Are low gas prices going to stick around? Will Congress use this opportunity to raise taxes? When will gas prices go back up?
I’ve been thinking about oil and gas prices a lot lately. It’s hard not to with all the talk on the TV news shows, comments on the radio and the seemingly endless stream of financial experts and economists noting that the fall in gas prices is good for other parts of the consumer economy. I even heard some knucklehead saying we might be in for a multi-year period of low gas prices.
These low prices even have Congress considering an increase in the federal gas tax. I hope all those Republicans that ran on a distaste for taxation will win the day on this debate, because if they don’t we will all suffer under higher gas prices plus higher gas taxes.
However, the idea of a multi-year run of low gas prices seems highly unlikely to me, and here is why.
Most of the overproduction of oil is because of the Shale boom in the United States. Many of the companies drilling in the shale formations are doing so by way of leverage. They borrowed money in order to pay for their drilling operations. Some of this credit is pretty expensive, as high as 25% interest. Much of this credit also was set up on assumptions that the price of a barrel of oil would be higher than it is today. Most of this credit is on the assumption of $60 per barrel or higher from what I’ve read (I haven’t read much because oil and gas are not my field of expertise).
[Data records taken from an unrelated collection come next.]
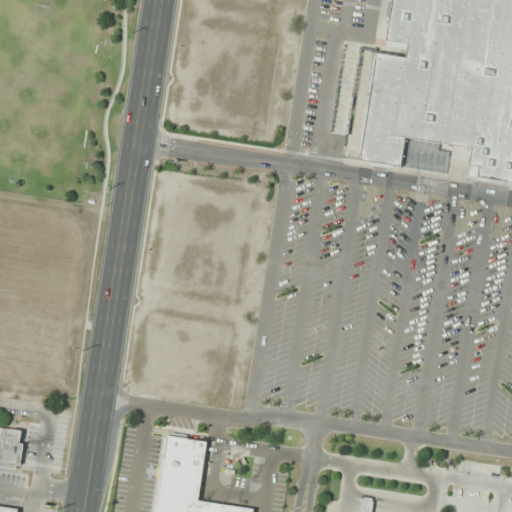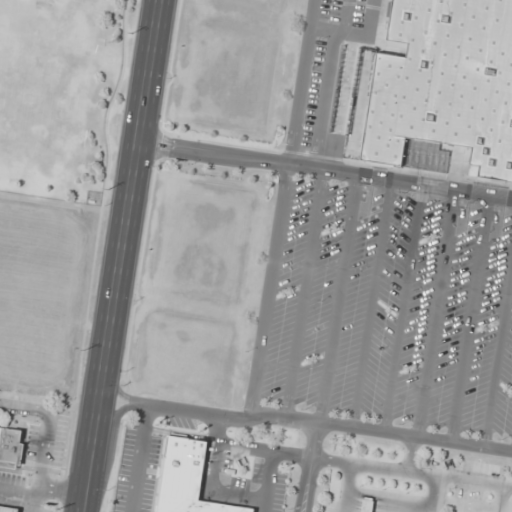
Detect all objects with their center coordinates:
road: (345, 16)
road: (356, 35)
building: (446, 83)
building: (444, 84)
park: (41, 90)
park: (56, 94)
road: (324, 100)
road: (323, 169)
road: (282, 208)
road: (118, 256)
road: (303, 293)
road: (338, 298)
road: (370, 303)
road: (402, 308)
road: (436, 313)
road: (470, 319)
road: (498, 356)
road: (24, 408)
road: (304, 421)
road: (179, 433)
building: (10, 446)
building: (10, 446)
road: (409, 455)
road: (40, 462)
road: (350, 463)
road: (309, 467)
building: (185, 478)
building: (186, 478)
road: (346, 488)
road: (60, 491)
road: (213, 492)
road: (18, 495)
road: (434, 495)
road: (501, 498)
building: (366, 504)
building: (366, 505)
road: (467, 505)
road: (369, 508)
gas station: (7, 509)
building: (9, 509)
road: (169, 509)
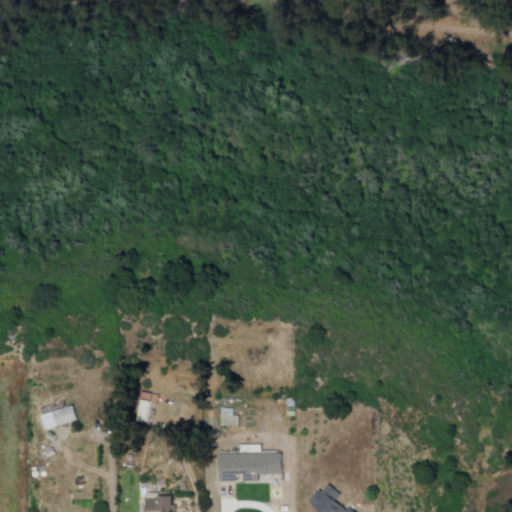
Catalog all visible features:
building: (290, 403)
building: (145, 409)
building: (140, 413)
building: (292, 414)
building: (64, 415)
building: (59, 417)
building: (227, 419)
building: (251, 463)
building: (246, 466)
road: (114, 482)
building: (324, 501)
building: (327, 501)
building: (159, 503)
building: (152, 504)
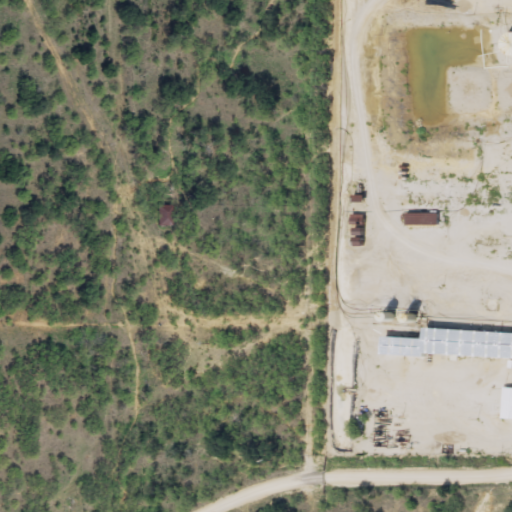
What all this means is that smaller drilling operations will not be able to sustain operations with depressed oil prices for very long before they can no longer repay the debt they incurred to drill in the first place. Some have already succumbed to the fragility of their financing, many more will follow. The result is that only the larger, more financially secure/diversified rig operators will be able to weather this storm.
In other words, the small players will collapse under bankruptcy while the larger players will be able to buy up their assets at bargain basement prices. The little fish will be eaten by the big fish. And once the glut of oil filters through inventories, prices will rise again. This time with less competition, and less appetite for speculation from the recently burned energy credit providers. To make a long story short, higher gas prices are coming, and with a vengeance.
This will probably last for just a few more months, and then prices will rise, probably just in time for summer.